25 February 2008

On Being

This blog is largely inspired by the same thoughts that spurred the previous entry. The past is an interesting thing. We think of it as a concrete thing, but what is tangible about the past? Sure, we have preserved monuments that haven't changed since the past, buy they are still very much in the present. Indeed, the meanings that we attribute to them are modern ones, for we can exist only in the space and time we live in and the meanings we conceive are products of now. More simply, we have the benefit of hindsight.

But hindsight is only relevant so far as our conception of the past is relevant. Our common idea of the past has become widespread and is assumed logical and "true." One event happens and leads to another and so on and so on bringing us to where we are in the modern day. I need only mention certain cultures with cyclical views of the past to complicate this hegemony. We can find multitudes of human understanding of the past. But nevertheless we, as your every day US citizen, conceive the past as linear and rationalize a lot on this assumption.

But I'd like to step outside the realm of humanity for second. I'll stretch post-modernity to its very limits. If indeed our past and the past of many other cultures are equally valid, then so to are the pasts of non-human creatures. Some might find this ridiculous. Can a dog be truly conscious of a past? I do not know. But if we can assume, for a moment, that human consciousness is one of many consciousnesses then we can take an example from the animal kingdom at large. We cannot get into their heads, true, but ideas of imprinting and adaptation seem to suggest a recognition of past conditions in relation to current ones. Even instinct may be some genetically owned conception or record of the past.

Some animals may have very short memories. What of the past for them? Radically different.

The point I want to make is that the past as we know it is an artifact. This has much to bear on my being. I have memories of my past, but they ways in which I formulate them and the ones I choose as pivotal are informed by who I am today. My memory is less representative of my past and more of my present.

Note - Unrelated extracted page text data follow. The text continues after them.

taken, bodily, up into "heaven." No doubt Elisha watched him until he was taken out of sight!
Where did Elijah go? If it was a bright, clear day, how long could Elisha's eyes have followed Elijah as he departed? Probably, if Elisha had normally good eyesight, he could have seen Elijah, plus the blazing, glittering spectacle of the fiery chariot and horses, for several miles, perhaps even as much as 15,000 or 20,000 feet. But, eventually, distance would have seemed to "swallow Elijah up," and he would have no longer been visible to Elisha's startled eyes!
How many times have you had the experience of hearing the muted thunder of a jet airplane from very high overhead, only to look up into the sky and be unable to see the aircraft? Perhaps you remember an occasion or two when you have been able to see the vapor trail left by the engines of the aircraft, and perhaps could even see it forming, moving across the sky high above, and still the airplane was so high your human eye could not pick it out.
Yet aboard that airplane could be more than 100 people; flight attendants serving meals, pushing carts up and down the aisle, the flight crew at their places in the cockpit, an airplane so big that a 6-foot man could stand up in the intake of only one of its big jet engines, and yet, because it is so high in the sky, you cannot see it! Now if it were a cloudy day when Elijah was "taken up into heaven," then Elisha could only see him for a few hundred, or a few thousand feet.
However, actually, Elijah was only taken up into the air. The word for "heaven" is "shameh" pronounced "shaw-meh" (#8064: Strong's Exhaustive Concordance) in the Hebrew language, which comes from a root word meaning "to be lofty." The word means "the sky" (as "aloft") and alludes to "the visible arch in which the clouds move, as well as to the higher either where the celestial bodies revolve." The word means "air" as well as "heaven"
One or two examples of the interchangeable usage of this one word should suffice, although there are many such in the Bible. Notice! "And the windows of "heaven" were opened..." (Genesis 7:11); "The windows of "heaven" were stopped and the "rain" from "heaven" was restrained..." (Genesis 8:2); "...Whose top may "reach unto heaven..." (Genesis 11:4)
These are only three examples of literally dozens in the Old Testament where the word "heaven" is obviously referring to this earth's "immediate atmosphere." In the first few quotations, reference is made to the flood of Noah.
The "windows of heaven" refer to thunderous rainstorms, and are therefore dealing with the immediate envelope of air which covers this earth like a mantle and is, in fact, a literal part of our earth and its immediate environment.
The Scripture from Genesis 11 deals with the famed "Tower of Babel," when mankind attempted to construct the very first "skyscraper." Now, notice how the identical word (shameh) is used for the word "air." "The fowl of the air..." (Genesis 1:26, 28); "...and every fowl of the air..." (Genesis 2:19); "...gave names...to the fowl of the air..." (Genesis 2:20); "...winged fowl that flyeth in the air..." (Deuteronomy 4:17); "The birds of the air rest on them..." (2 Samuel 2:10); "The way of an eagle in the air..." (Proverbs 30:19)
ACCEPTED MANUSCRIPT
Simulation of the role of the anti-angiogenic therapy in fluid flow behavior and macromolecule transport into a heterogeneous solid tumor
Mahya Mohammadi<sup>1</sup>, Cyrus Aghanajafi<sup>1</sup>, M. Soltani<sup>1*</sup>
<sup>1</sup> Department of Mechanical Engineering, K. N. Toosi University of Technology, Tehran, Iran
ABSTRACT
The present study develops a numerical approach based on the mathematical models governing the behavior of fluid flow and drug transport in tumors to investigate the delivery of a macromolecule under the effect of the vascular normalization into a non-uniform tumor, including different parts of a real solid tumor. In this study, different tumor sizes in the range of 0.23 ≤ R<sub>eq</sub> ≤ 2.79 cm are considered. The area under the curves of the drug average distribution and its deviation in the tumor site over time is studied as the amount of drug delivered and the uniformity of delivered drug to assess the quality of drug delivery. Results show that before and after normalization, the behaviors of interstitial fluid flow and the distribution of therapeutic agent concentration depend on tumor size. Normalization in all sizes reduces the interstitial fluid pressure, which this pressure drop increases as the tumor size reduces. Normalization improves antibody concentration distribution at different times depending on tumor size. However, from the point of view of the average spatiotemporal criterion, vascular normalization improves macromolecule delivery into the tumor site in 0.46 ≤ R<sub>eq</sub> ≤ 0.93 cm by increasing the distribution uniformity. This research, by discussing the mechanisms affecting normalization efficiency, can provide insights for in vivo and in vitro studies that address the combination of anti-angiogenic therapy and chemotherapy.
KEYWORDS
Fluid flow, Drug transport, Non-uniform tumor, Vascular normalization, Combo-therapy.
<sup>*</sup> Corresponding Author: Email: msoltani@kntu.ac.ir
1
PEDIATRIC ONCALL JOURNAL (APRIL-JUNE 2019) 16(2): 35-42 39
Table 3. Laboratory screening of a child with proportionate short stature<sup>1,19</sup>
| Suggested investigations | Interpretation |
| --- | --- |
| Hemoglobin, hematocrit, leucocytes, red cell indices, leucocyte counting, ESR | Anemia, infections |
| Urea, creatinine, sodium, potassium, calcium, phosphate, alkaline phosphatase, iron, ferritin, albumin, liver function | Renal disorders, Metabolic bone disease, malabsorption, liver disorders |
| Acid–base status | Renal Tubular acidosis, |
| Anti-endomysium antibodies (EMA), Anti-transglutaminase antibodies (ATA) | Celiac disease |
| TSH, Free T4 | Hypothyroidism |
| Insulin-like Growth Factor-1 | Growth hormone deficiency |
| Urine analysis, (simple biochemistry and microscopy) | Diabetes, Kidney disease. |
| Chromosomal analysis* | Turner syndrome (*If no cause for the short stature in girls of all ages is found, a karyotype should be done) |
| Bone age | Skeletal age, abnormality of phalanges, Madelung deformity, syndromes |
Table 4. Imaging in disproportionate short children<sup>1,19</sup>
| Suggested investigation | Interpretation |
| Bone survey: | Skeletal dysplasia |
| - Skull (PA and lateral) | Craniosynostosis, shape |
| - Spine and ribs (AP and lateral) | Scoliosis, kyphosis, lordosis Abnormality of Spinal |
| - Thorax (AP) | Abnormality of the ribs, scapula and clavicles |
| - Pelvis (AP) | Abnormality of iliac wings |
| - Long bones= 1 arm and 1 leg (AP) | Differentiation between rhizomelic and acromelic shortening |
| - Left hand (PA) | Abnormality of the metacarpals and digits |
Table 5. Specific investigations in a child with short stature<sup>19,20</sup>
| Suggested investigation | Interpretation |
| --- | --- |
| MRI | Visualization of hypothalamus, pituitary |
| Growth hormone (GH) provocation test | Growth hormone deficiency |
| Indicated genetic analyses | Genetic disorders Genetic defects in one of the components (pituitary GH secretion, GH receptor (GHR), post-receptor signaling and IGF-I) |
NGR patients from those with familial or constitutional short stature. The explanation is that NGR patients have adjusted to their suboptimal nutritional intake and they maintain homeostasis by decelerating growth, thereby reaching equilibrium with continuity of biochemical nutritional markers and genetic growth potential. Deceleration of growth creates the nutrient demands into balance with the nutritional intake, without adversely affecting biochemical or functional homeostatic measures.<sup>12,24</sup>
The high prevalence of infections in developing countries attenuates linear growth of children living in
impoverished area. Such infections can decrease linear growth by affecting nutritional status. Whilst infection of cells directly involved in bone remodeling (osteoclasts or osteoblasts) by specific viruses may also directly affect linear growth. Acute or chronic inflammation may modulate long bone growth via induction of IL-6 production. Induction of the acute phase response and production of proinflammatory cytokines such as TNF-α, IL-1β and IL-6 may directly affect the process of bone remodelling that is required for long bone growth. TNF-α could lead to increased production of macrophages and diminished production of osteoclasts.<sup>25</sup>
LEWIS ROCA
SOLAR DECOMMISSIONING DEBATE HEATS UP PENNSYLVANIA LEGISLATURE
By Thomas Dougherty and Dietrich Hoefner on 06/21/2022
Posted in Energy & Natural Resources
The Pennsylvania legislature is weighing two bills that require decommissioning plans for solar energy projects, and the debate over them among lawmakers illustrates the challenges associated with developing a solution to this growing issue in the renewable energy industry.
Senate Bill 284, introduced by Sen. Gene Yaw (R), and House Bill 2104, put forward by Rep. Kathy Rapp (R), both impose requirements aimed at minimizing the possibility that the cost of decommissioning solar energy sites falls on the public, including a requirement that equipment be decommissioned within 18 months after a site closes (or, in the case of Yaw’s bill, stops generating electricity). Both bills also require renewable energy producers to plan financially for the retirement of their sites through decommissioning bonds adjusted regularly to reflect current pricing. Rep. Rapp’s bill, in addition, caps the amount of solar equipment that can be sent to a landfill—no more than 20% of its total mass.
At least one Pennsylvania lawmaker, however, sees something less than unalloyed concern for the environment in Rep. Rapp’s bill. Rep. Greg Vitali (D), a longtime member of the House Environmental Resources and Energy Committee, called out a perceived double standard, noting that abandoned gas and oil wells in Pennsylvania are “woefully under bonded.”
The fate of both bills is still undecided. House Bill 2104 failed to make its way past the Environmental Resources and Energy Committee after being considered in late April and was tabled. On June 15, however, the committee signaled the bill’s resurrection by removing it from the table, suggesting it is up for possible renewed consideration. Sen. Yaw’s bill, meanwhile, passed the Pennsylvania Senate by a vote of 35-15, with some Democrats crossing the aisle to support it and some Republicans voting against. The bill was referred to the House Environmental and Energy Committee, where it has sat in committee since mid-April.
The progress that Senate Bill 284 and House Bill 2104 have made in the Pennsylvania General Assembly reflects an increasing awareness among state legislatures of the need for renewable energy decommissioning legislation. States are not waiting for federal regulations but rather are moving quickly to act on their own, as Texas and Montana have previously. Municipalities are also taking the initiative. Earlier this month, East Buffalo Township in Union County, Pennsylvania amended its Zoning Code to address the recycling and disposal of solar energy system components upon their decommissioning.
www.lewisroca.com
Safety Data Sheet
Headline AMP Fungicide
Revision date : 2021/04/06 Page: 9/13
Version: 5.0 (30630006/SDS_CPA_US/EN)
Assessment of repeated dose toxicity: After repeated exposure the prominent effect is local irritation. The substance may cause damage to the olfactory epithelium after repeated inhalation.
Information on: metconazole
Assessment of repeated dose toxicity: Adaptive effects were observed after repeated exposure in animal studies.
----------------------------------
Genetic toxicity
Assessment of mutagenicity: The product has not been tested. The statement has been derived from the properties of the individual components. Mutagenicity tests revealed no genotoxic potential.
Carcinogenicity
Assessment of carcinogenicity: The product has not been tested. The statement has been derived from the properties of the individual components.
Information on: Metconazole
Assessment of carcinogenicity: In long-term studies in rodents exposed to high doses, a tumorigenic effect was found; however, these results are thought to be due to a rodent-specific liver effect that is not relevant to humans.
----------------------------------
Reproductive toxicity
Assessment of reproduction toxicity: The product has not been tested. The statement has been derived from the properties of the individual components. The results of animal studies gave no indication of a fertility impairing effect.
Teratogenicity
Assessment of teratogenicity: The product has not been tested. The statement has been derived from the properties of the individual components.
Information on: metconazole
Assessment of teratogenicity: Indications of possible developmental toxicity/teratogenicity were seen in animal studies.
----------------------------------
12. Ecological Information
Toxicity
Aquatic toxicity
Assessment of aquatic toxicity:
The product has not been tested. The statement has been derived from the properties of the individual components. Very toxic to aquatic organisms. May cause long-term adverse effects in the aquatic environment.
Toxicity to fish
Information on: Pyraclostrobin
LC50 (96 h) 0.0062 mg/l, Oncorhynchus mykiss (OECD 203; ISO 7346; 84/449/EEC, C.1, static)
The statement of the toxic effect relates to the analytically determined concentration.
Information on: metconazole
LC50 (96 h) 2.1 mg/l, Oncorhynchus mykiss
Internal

Is there a true me then? Post modernists are often criticized for rejecting all truth, nihilism, oh my! This is not the case. There is a true me, it changes from day to day and reborn in every minute. I am at the whims of the present. I have been oft accused by a good friend and former girlfriend that I am not the way I used to be. That somehow I was veering from my true self. This also is not the case. At this point in my life I dedicated much time to figuring out who I am. I'm fairly confident in it and I can say that how I act is who I am. To create some idea of me may largely prove to be accurate, but when I act differently I am not less myself. I am always myself.

The past exists. But it should not be assumed as true or somehow verifiable. Any recollection of it is an artifact. The past is very real to me, but only as a creation of myself in the present. Tomorrow I will be different and so will my past.

As for the future: I'm still up in the air about that.